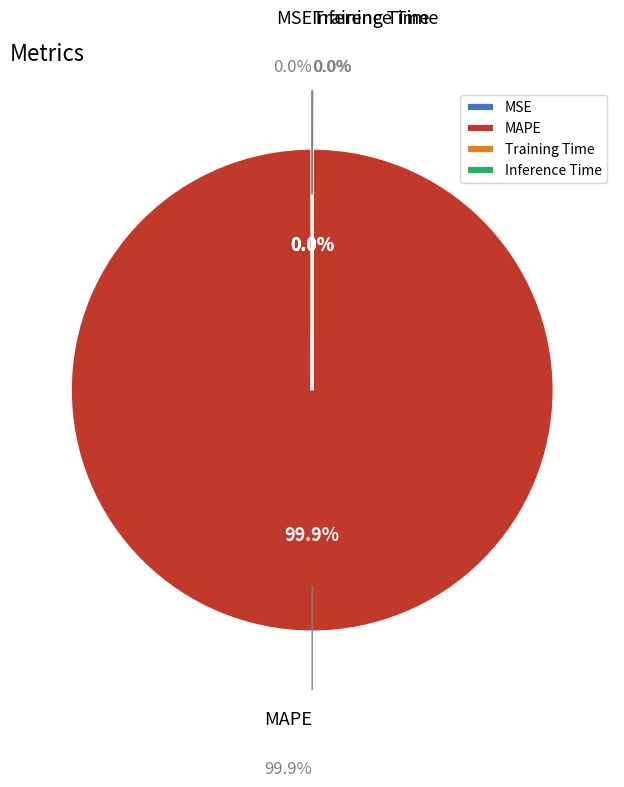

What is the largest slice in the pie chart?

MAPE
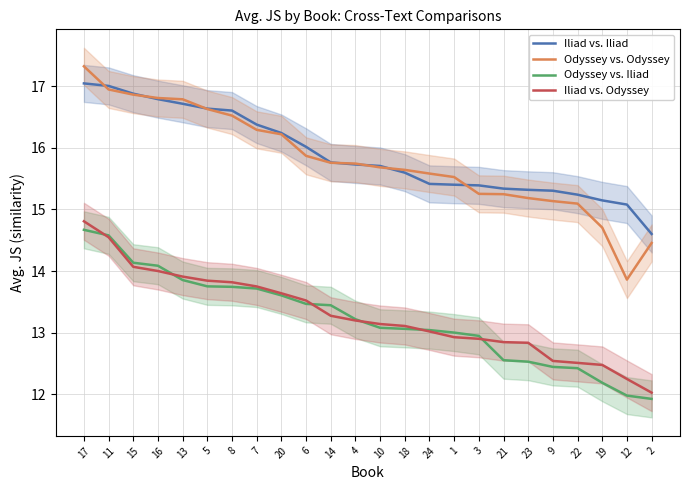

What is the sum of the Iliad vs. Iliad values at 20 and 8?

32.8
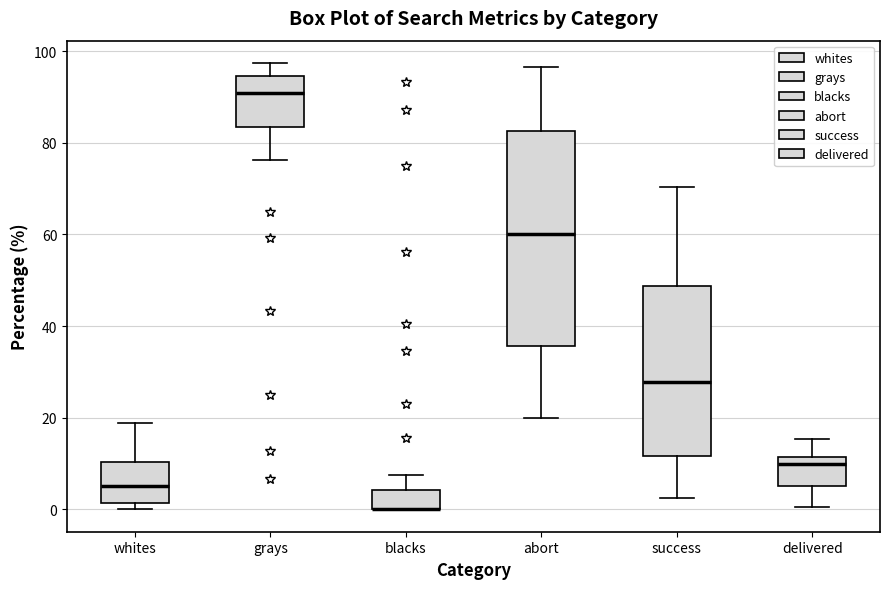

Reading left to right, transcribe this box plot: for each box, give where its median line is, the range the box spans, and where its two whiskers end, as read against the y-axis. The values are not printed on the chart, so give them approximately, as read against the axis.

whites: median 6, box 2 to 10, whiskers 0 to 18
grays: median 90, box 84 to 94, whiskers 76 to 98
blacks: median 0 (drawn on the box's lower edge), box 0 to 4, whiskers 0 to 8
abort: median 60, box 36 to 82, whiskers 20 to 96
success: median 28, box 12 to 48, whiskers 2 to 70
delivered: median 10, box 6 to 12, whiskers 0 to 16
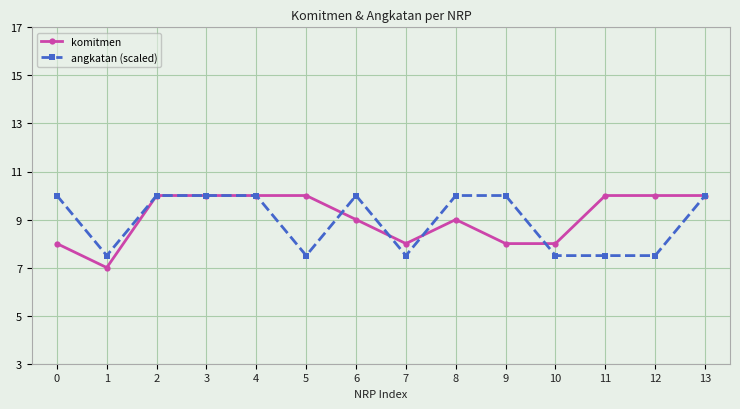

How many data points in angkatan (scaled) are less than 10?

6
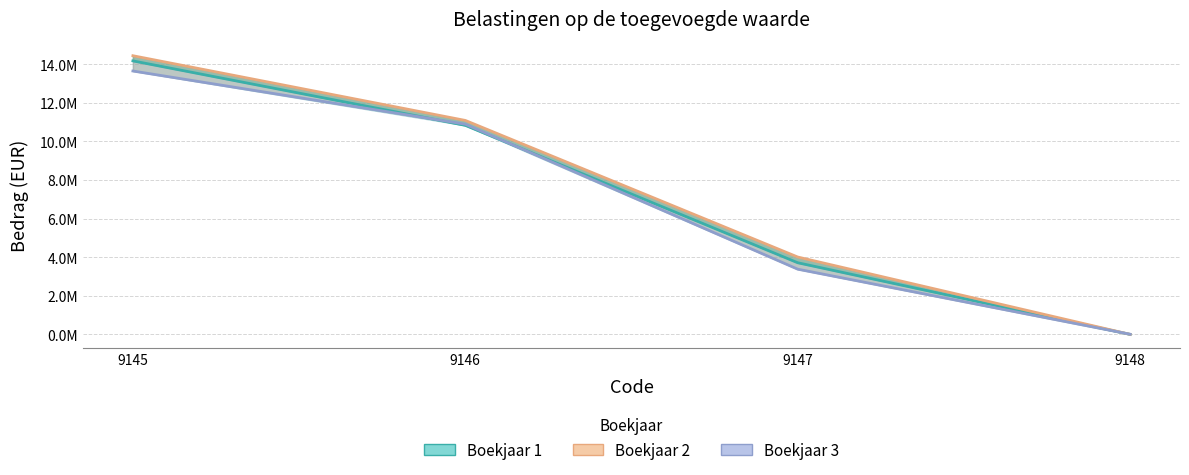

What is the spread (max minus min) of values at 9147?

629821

--

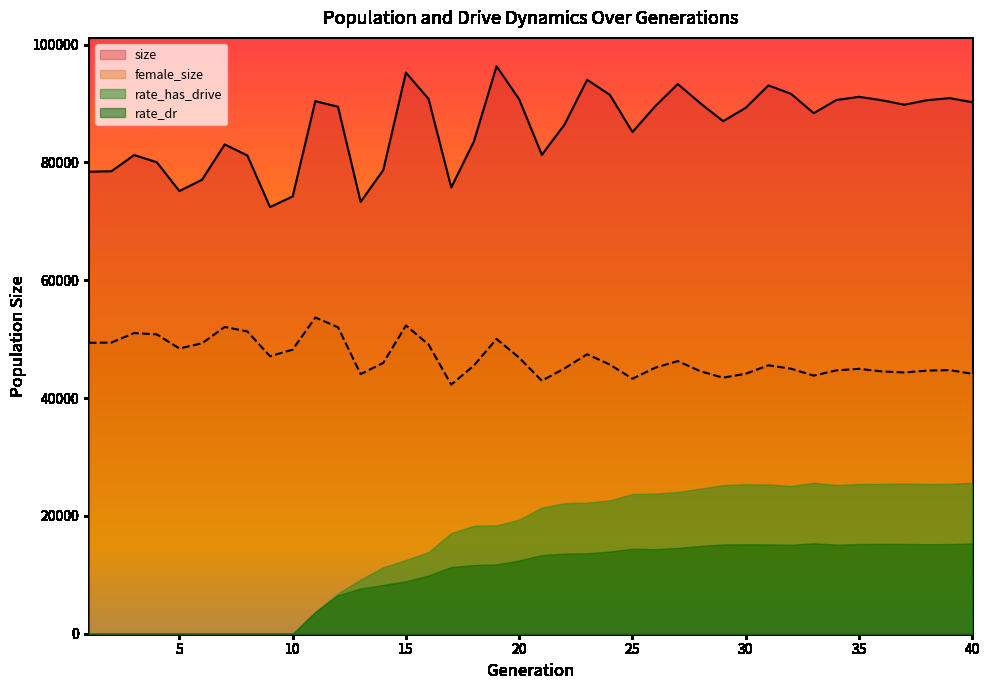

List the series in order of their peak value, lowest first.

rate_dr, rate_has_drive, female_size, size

• **Task details**: Copy the part of the listing that opens with the line containing "How many data" and closes with the line containing "What is the spread", both included, keeping every line unchanged and leaving out the pictures.

• **Output for this task**:
How many data points in angkatan (scaled) are less than 10?

6

What is the spread (max minus min) of values at 9147?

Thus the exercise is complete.